Developmental scientist Sandra Waxman, Louis W. Menk Professor of Psychology at Northwestern, who has studied gaze-based learning for decades, emphasizes that the Toolbox allows clinicians to identify typical development and early deviations in ways that were previously impractical at scale.
“This new, standardized assessment enables earlier identification of developmental risk and, consequently, earlier interventions that can support better outcomes,” Waxman said.
Efficient, precise measurement
Richard Gershon of Northwestern’s Feinberg School of Medicine, who led the original NIH Toolbox, served as principal investigator for the Baby Toolbox project. The new infant-and-toddler measures are designed to complement the existing NIH Toolbox for older children and adults, enabling seamless longitudinal tracking from infancy onward.
The Baby Toolbox offers automated or guided scoring, no per-patient fees, and much shorter administration and training time than comparable instruments.
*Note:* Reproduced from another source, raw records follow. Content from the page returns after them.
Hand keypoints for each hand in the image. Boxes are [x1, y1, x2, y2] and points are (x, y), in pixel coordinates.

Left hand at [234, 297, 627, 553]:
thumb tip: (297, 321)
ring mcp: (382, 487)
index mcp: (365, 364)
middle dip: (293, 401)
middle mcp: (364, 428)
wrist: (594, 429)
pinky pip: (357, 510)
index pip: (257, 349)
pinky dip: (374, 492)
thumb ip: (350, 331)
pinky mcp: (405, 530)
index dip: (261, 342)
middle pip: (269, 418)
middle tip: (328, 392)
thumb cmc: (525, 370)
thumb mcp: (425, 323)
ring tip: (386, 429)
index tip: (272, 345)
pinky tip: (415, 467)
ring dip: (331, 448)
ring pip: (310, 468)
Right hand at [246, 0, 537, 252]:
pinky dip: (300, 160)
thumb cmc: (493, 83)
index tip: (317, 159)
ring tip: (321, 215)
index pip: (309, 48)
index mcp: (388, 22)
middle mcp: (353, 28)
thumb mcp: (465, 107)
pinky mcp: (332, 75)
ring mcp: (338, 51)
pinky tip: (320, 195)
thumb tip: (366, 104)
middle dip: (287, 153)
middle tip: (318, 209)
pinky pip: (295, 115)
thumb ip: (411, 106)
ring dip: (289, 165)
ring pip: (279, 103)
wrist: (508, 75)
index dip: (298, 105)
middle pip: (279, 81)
This combination supports broader adoption in research, clinical practice, and community settings such as early education or public health screening.
Development process and validation
To create the assessment suite, the team surveyed more than 400 domain experts and conducted a systematic review of the literature to select candidate measures suitable for tablet-based delivery. Criteria included existing validity evidence, feasibility for children 16 days to 42 months, and ease of administration and scoring within a brief session.
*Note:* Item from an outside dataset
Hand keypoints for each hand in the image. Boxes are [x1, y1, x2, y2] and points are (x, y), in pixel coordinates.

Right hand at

NIH Baby Toolbox scientific director Aaron Kaat, professor of medical social sciences, notes that many established measures required extensive training or costly resources, so the project both adapted existing tests and partnered with leading research teams to develop new, tablet-friendly measures that met the project’s practical requirements.
Before public release, the team completed a comprehensive norming study with more than 2,500 infants and toddlers from English- and Spanish-speaking households. The norming results showed high test-retest reliability and demonstrated that the app reliably assesses developmental milestones across diverse populations.
About this neurodevelopment research news
Author: Kristin Samuelson
Source: Northwestern University
Contact: Kristin Samuelson – Northwestern University
Image: Image credit: Neuroscience News
Original research (open access): “The NIH Baby Toolbox: A new norm-referenced tool for evaluating infant and toddler development” by Sandra Waxman et al., published in Infant Behavior and Development. This special issue presents the methods, adaptations for tablet administration, and validation results supporting the NIH Baby Toolbox.
Abstract
The NIH Baby Toolbox: A new norm-referenced tool for evaluating infant and toddler development
Commissioned under the National Institutes of Health Neuroscience Blueprint, the NIH Infant and Toddler Toolbox (NBT) provides assessments for children from 1 to 42 months from English- and Spanish-speaking homes. The NBT evaluates cognition, motor skills, and social-emotional functioning using tablet-friendly, norm-referenced measures. The special journal collection focuses on how tests were selected or adapted for tablet use, how they were normed, and the evidence supporting their validity and reliability for use in infancy and early toddlerhood. Papers in the collection examine domain-specific measures as well as methodological and technological advances relevant to infant and toddler assessment.